#### What this task involves:
Your copy of the listing must be exact and must hold no images.

#### Records for the task:
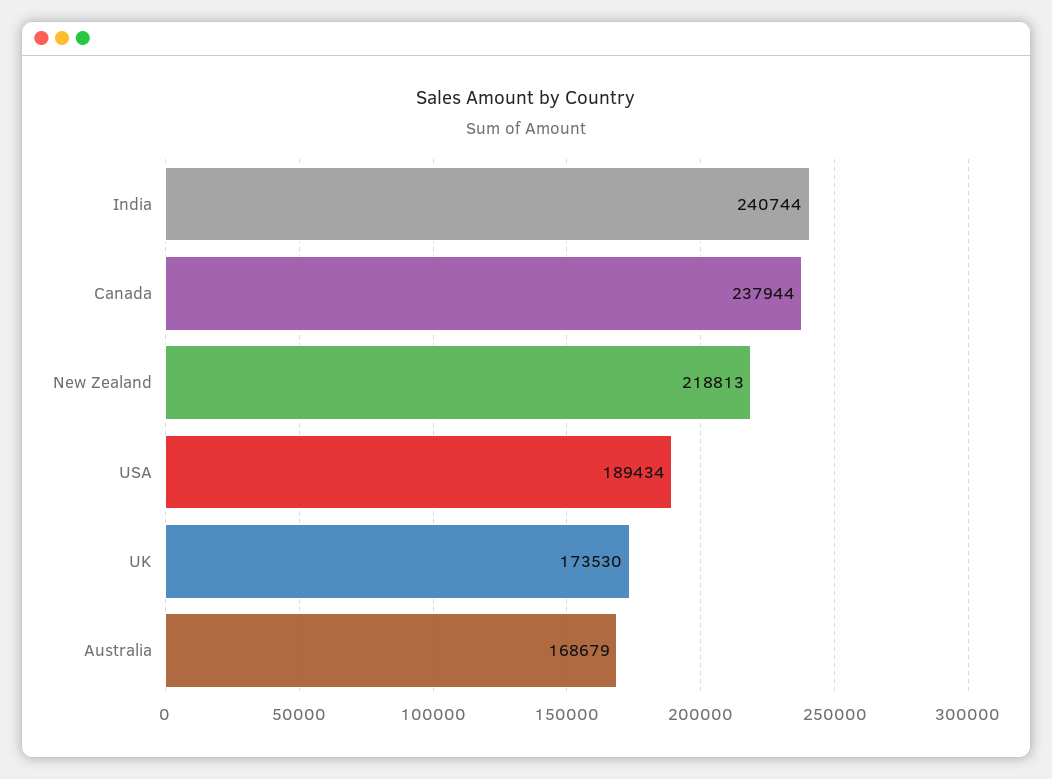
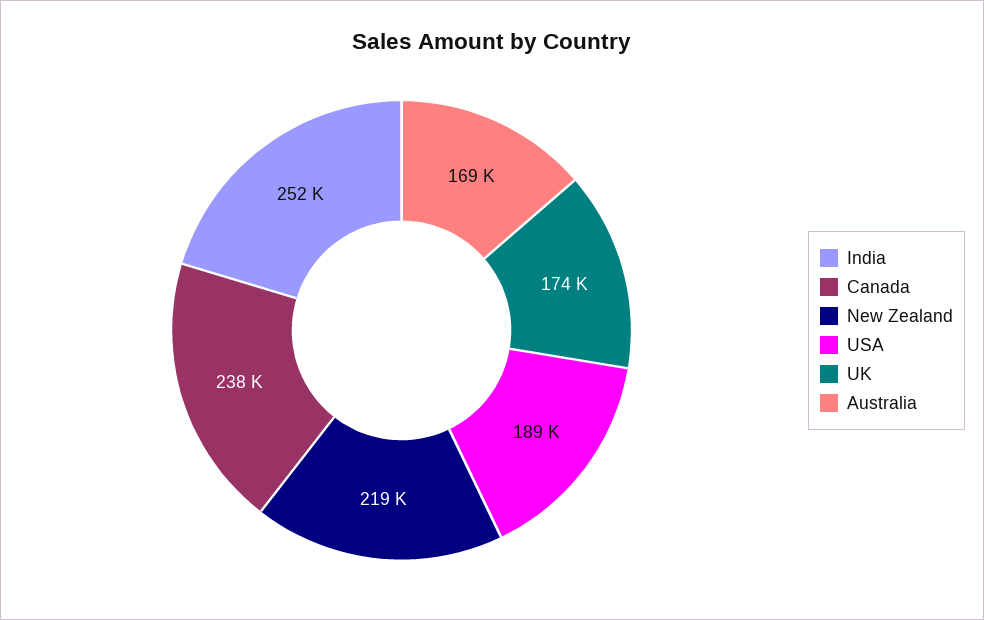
India: 240744 -> 252000

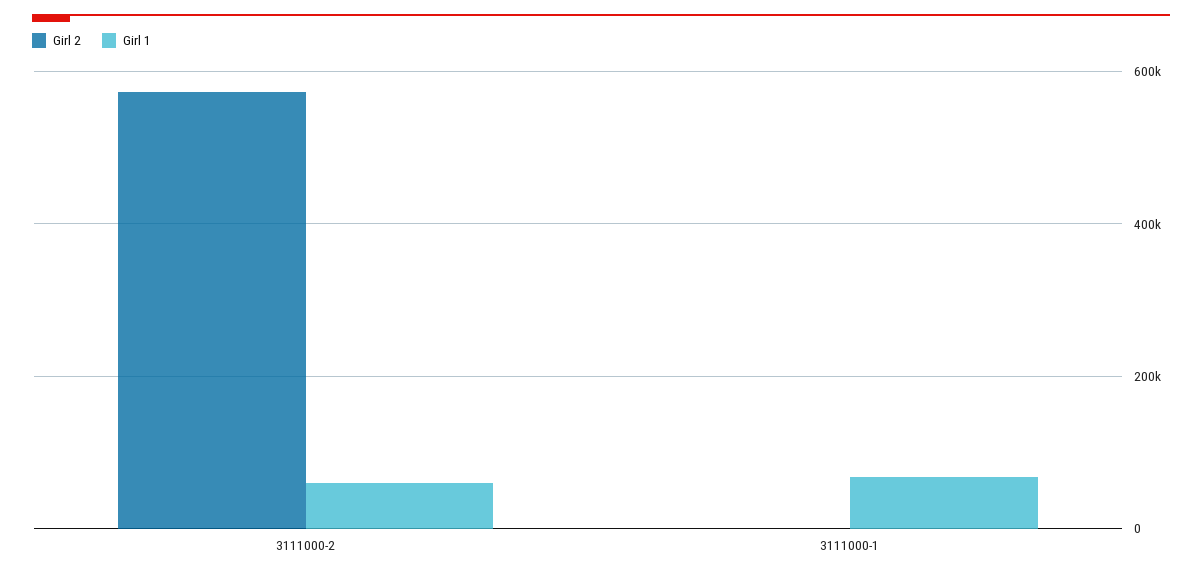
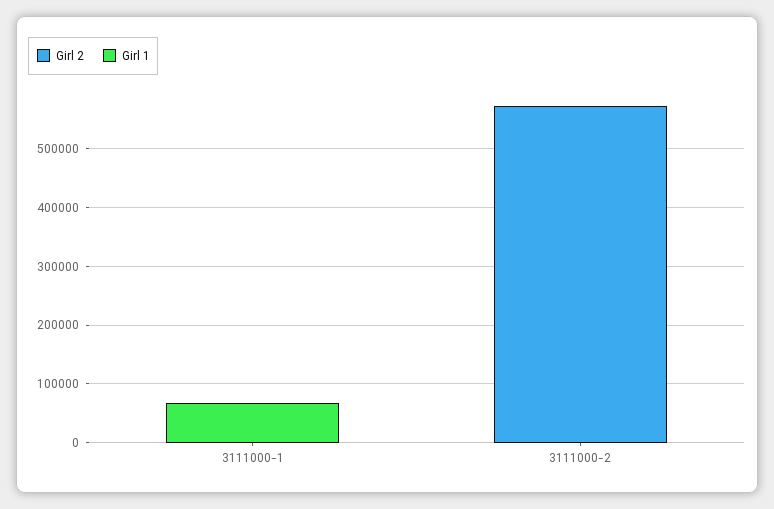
Girl 1, 3111000-2: 60000 -> 0

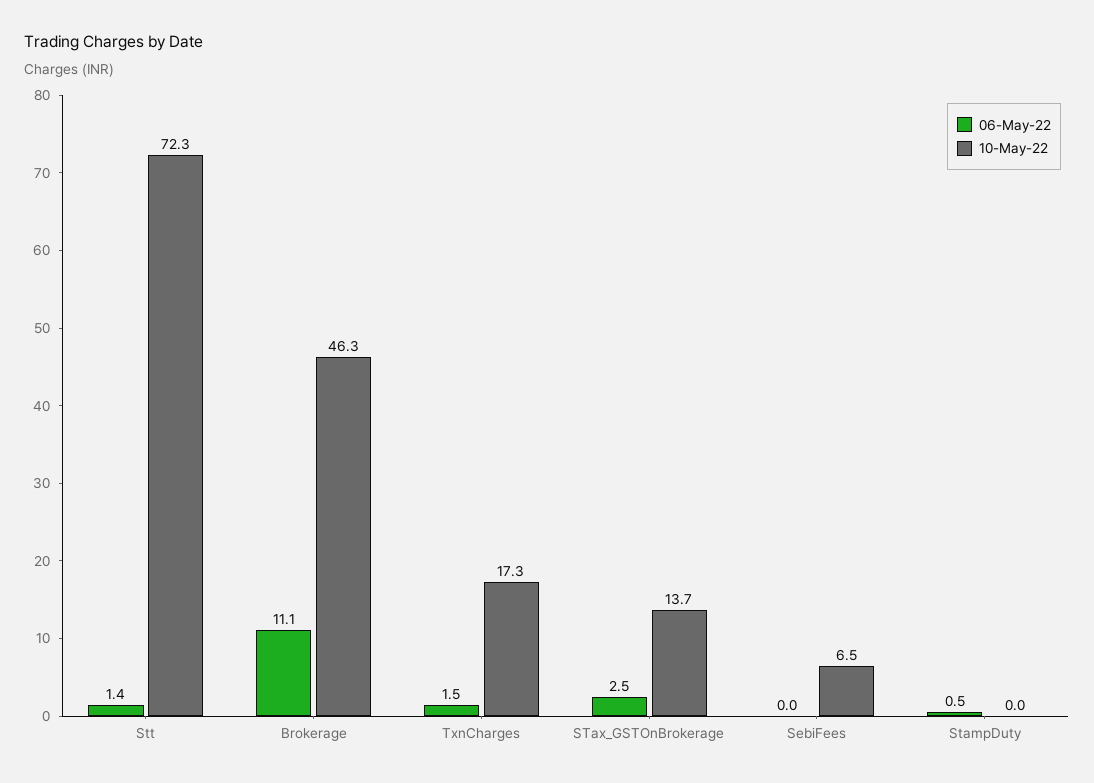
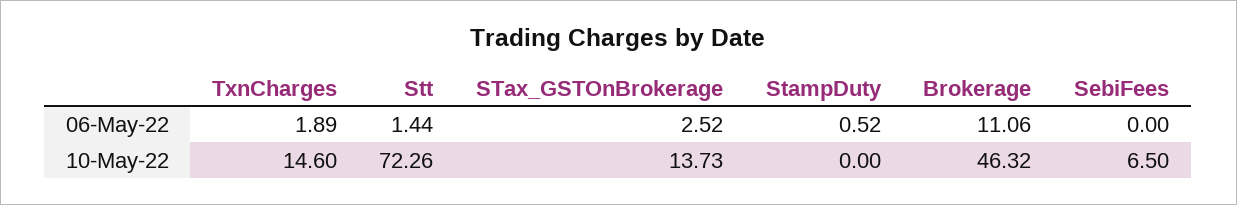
06-May-22, TxnCharges: 1.5 -> 1.89
10-May-22, TxnCharges: 17.3 -> 14.6

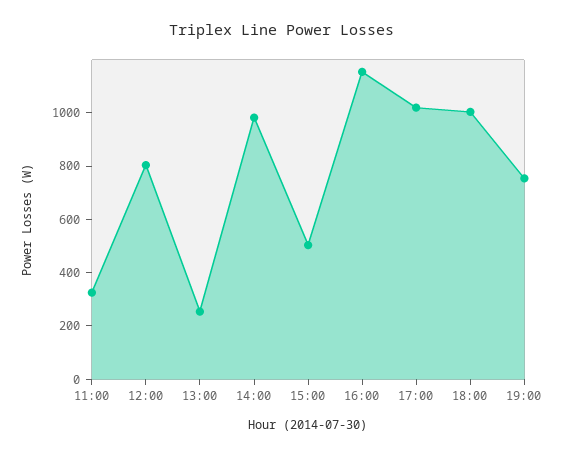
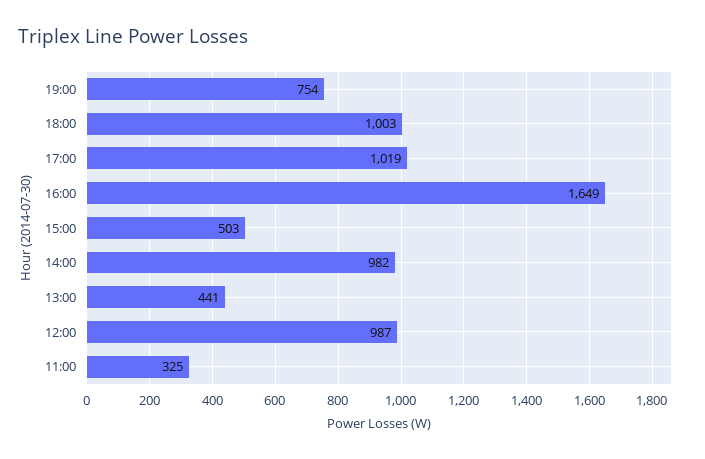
12:00: 800 -> 987
13:00: 250 -> 441
16:00: 1150 -> 1649

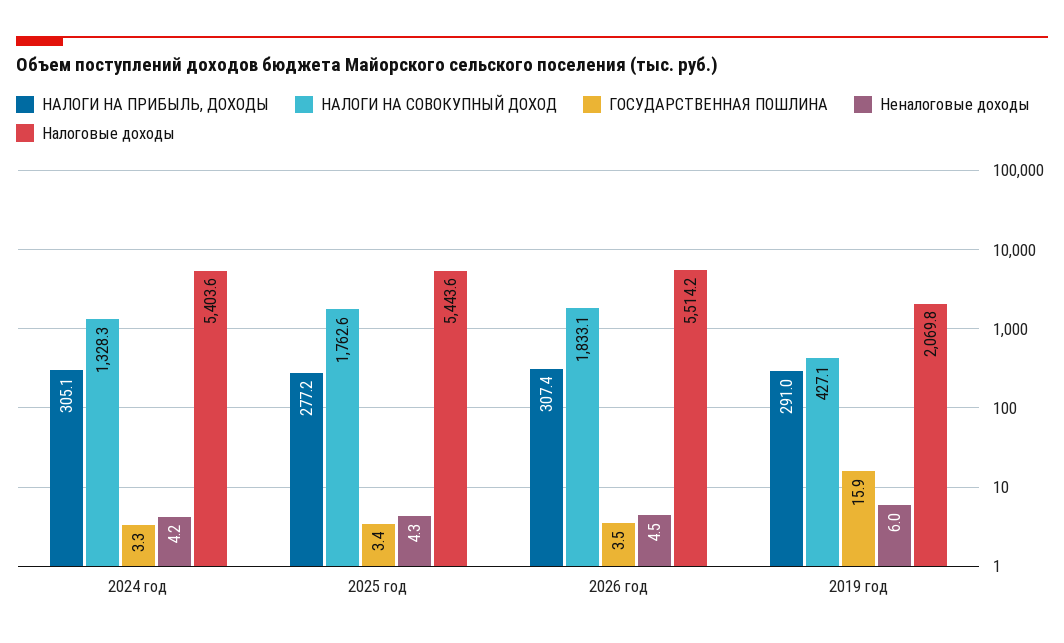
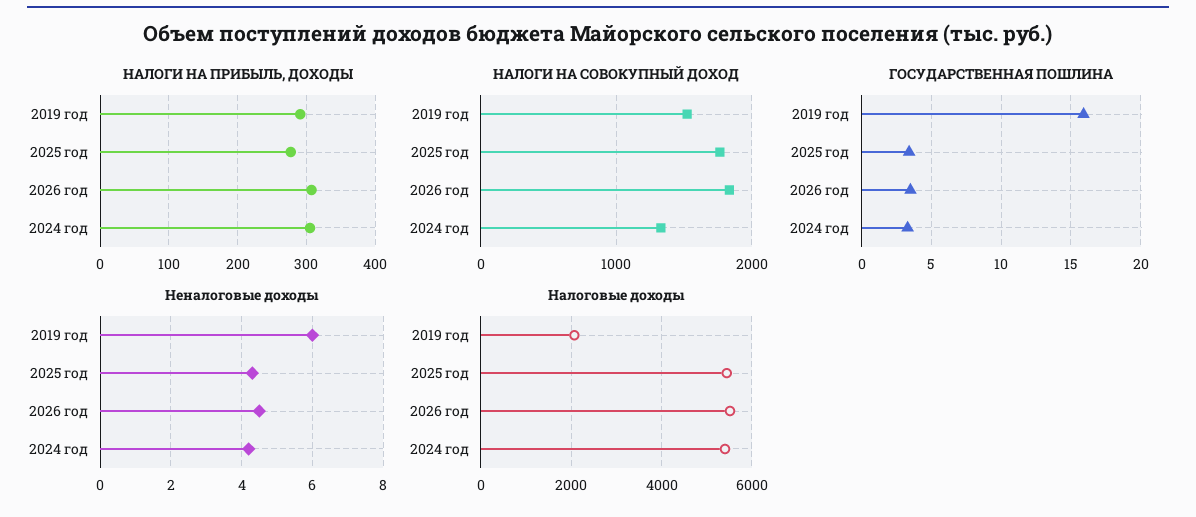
НАЛОГИ НА СОВОКУПНЫЙ ДОХОД, 2019 год: 427.1 -> 1500

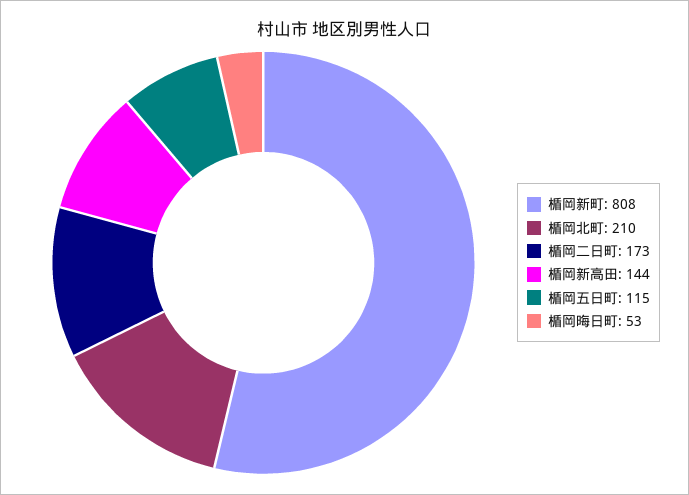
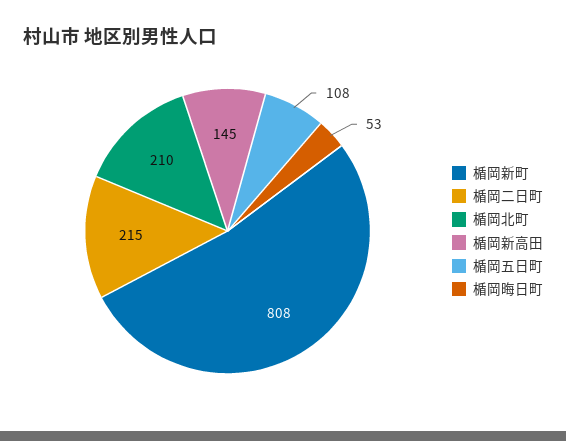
楯岡二日町: 173 -> 215
楯岡新高田: 144 -> 145
楯岡五日町: 115 -> 108

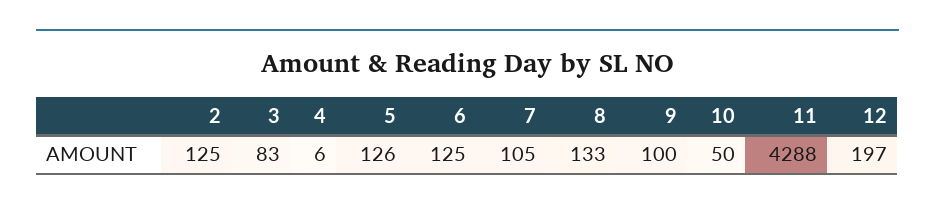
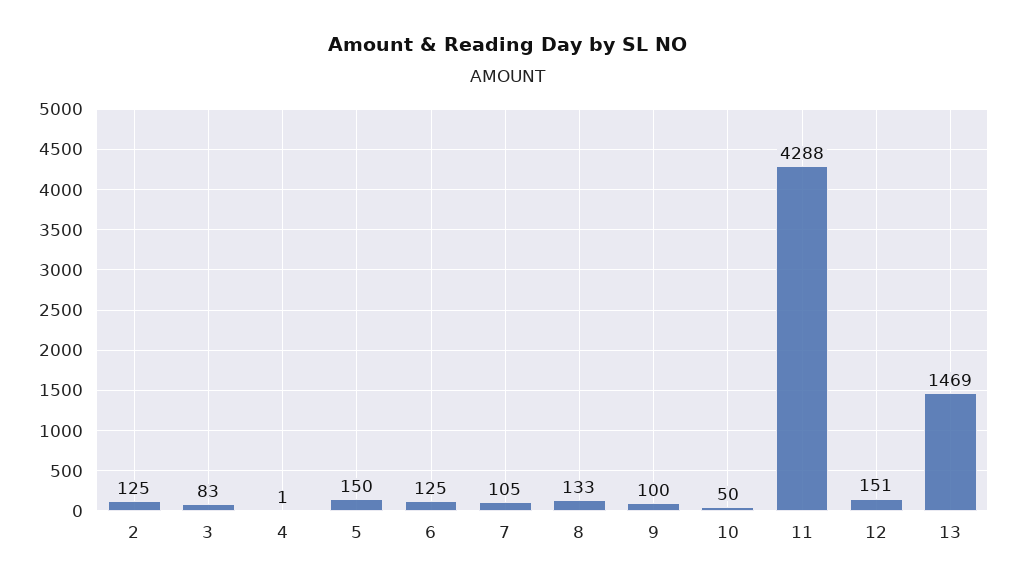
4: 6 -> 1
5: 126 -> 150
12: 197 -> 151
13: none -> 1469

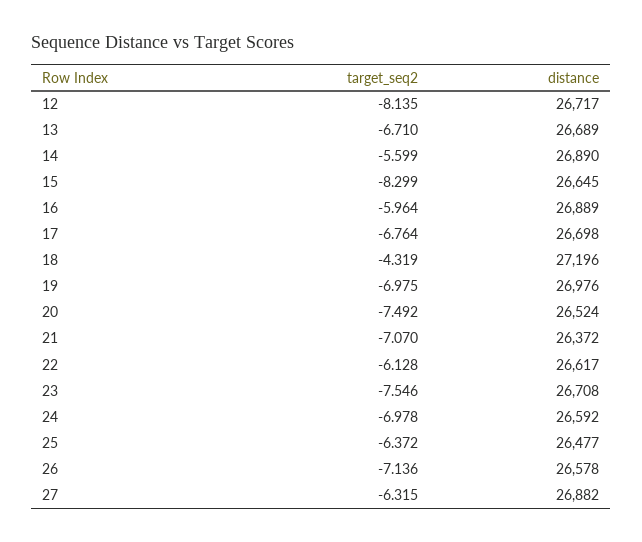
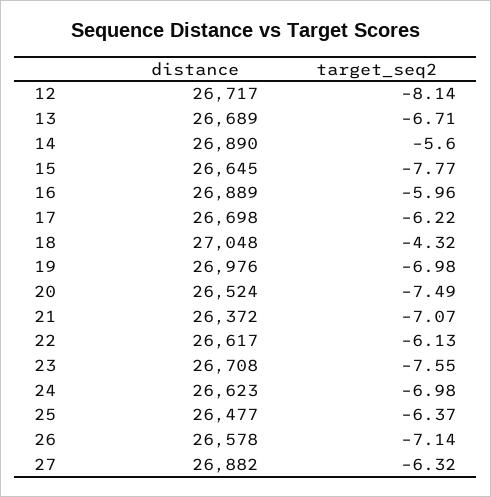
target_seq2, 15: -8.299 -> -7.77
target_seq2, 17: -6.764 -> -6.22
distance, 18: 27196 -> 27048
distance, 24: 26592 -> 26623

#### Solved problem:
India: 240744 -> 252000

Girl 1, 3111000-2: 60000 -> 0

06-May-22, TxnCharges: 1.5 -> 1.89
10-May-22, TxnCharges: 17.3 -> 14.6

12:00: 800 -> 987
13:00: 250 -> 441
16:00: 1150 -> 1649

НАЛОГИ НА СОВОКУПНЫЙ ДОХОД, 2019 год: 427.1 -> 1500

楯岡二日町: 173 -> 215
楯岡新高田: 144 -> 145
楯岡五日町: 115 -> 108

4: 6 -> 1
5: 126 -> 150
12: 197 -> 151
13: none -> 1469

target_seq2, 15: -8.299 -> -7.77
target_seq2, 17: -6.764 -> -6.22
distance, 18: 27196 -> 27048
distance, 24: 26592 -> 26623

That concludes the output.